Guardando alla nostra provincia, in Dalmine, da qui ai prossimi 12-15 mesi (conclusione prevista nel 2023), sono in partenza tre importanti investimenti, il cui valore, sommato, porta ad un totale di oltre 60 milioni. «Completato l’investimento (di 20 milioni, ndr) che ci permette di produrre tubi di grandi dimensioni all’Ftm, ora vediamo la necessità di incrementare la nostra capacità di trattamento termico», precisa Della Briotta. All’Expander «andremo a investire 22 milioni sul nuovo trattamento termico in gamma grande (sopra i 16 pollici di diametro), che potrà essere alimentato totalmente a idrogeno o a gas». Un altro «investimento importante» toccherà l’acciaieria: «Tra i 25 e i 30 milioni per produrre acciai ad alto contenuto di cromo che o acquistavamo da fornitori terzi o producevamo in Giappone attraverso una joint-venture che è terminata». Per intenderci, «stiamo parlando di 40-45 mila tonnellate di acciai molto sofisticati e complessi, che richiedono tempi di produzione elevati». Questo «per la Dalmine è un segnale molto forte, perché investire sull’acciaieria in questo momento in Europa non è così scontato», evidenzia l’ad.

«Entro il 2030 dobbiamo decarbonizzare le nostre emissioni del 30% (abbiamo iniziato nel 2018), per questo dobbiamo cercare di diversificare le nostre fonti di energia»

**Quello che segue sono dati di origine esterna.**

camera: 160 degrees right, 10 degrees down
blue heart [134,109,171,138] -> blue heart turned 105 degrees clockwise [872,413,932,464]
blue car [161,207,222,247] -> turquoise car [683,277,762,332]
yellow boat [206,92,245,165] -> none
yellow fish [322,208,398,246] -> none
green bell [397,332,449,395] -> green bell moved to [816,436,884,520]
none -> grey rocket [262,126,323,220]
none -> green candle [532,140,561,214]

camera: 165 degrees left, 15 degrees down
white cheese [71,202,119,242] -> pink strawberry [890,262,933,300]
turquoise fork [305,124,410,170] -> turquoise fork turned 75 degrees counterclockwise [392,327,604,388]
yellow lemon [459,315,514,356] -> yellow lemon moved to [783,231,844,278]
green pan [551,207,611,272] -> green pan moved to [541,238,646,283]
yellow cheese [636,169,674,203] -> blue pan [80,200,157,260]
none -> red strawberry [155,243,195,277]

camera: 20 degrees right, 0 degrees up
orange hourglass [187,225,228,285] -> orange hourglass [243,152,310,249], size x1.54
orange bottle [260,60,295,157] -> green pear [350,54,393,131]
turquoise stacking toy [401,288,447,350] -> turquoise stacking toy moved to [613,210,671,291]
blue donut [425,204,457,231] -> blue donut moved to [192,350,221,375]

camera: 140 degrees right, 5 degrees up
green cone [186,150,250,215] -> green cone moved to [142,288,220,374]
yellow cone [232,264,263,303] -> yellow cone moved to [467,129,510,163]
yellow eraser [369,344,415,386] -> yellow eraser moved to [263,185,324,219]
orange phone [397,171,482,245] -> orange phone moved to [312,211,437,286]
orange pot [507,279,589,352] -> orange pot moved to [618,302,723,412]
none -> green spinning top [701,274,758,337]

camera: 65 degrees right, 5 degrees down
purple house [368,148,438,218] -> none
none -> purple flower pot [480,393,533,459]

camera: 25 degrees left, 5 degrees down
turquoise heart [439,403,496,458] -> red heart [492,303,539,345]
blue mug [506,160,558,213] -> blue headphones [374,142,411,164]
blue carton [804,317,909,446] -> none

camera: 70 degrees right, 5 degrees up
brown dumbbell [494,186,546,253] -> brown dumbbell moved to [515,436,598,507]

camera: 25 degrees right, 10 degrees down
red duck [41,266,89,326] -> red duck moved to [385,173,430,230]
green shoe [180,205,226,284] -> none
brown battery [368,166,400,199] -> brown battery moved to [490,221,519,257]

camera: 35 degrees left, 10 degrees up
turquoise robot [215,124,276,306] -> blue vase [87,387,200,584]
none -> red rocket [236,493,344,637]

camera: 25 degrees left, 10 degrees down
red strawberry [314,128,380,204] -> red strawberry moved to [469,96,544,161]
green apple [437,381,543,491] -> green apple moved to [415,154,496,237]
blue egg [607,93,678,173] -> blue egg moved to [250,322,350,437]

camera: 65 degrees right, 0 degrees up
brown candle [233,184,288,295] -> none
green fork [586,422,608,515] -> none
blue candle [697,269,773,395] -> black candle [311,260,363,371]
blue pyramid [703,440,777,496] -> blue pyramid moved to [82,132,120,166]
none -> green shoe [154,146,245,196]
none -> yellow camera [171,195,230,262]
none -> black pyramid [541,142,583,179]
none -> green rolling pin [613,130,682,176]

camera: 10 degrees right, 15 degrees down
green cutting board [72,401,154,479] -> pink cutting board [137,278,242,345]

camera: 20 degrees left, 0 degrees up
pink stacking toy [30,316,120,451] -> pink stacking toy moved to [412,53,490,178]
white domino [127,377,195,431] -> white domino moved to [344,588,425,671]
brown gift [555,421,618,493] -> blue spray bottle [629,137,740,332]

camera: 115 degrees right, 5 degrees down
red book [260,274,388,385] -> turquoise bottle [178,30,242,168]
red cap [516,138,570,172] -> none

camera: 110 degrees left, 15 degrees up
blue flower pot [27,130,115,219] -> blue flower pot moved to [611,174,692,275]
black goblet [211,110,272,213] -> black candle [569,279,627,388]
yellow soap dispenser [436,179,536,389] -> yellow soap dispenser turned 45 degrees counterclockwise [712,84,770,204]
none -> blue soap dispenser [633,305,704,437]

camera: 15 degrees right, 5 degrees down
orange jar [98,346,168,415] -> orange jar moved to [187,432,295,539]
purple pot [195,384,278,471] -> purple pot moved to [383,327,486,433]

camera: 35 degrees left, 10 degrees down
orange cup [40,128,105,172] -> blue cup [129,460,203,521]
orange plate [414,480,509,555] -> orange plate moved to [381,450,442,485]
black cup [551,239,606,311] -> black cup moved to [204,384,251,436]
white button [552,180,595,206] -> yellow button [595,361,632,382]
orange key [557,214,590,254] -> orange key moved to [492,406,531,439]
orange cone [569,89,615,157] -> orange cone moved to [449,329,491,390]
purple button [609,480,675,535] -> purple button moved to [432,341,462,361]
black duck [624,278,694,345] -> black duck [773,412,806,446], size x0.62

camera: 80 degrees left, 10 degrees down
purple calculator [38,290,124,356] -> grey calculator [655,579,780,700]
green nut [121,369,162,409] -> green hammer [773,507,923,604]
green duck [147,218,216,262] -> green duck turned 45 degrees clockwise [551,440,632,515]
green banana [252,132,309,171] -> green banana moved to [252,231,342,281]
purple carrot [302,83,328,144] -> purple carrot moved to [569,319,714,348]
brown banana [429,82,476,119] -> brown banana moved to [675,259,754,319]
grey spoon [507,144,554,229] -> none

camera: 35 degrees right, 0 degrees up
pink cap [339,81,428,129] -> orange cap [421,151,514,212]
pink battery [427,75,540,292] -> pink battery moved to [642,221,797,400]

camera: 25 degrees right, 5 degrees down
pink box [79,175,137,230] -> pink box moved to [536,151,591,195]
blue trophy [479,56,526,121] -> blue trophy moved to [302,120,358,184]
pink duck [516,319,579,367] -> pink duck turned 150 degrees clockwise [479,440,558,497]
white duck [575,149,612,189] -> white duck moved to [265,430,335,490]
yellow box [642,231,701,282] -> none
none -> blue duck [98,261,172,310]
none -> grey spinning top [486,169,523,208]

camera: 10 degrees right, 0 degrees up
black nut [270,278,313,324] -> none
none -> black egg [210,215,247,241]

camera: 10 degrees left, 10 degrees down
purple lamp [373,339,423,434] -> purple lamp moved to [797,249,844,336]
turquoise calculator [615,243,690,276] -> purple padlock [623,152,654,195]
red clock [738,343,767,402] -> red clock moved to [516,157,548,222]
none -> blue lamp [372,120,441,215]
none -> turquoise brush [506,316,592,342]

Il terzo investimento ha invece a che fare con la sostenibilità, dato che sul calendario è indicata una deadline ben precisa: «Entro il 2030 dobbiamo decarbonizzare le nostre emissioni del 30% (abbiamo iniziato nel 2018), per questo dobbiamo cercare di diversificare le nostre fonti di energia. Ecco spiegati i due progetti, del valore complessivo di 10-12 milioni, per l’installazione di impianti fotovoltaici negli stabilimenti di Sabbio e Arcore, che produrranno circa 15 megawatt con un impatto del 2-3% sulle emissioni totali. Nel caso del sito produttivo bergamasco di Sabbio, questo investimento lo renderà completamente autonomo e «tutte le bombole verranno prodotte con energia rinnovabile». Detto tutto questo, «noi guardiamo il prossimo anno con relativo ottimismo rispetto alla domanda - dice Della Briotta - ma ci sono nubi di cui dobbiamo tenere conto». «Per ora osserviamo, siamo preoccupati, ma si va avanti». Del resto, «abbiamo una capacità di difenderci da questi schock che è abbastanza straordinaria».

Materie prime

Oltre alle bollette dell’energia, la Dalmine ha dovuto fare i conti con la difficoltà nel reperire alcune materie prime. Perché se il grosso - il rottame - proviene da Italia e Germania, l’approvvigionamento di ferroleghe avveniva anche nei Paesi coinvolti dalla guerra scoppiata il 24 febbraio. Ma «attraverso Exiros (società attiva nel «procurement», ovvero l’approvvigionamento di materie prime, beni e servizi per le aziende del gruppo, ndr) siamo stati capaci di acquistare questi materiali da altri Paesi, a dei costi più alti e con tempi più lunghi, ma abbiamo una copertura abbastanza solida. Certo è che passare dall’Ucraina o dalla Russia al Brasile e all’Indonesia, per citarne due, ha delle complessità diverse».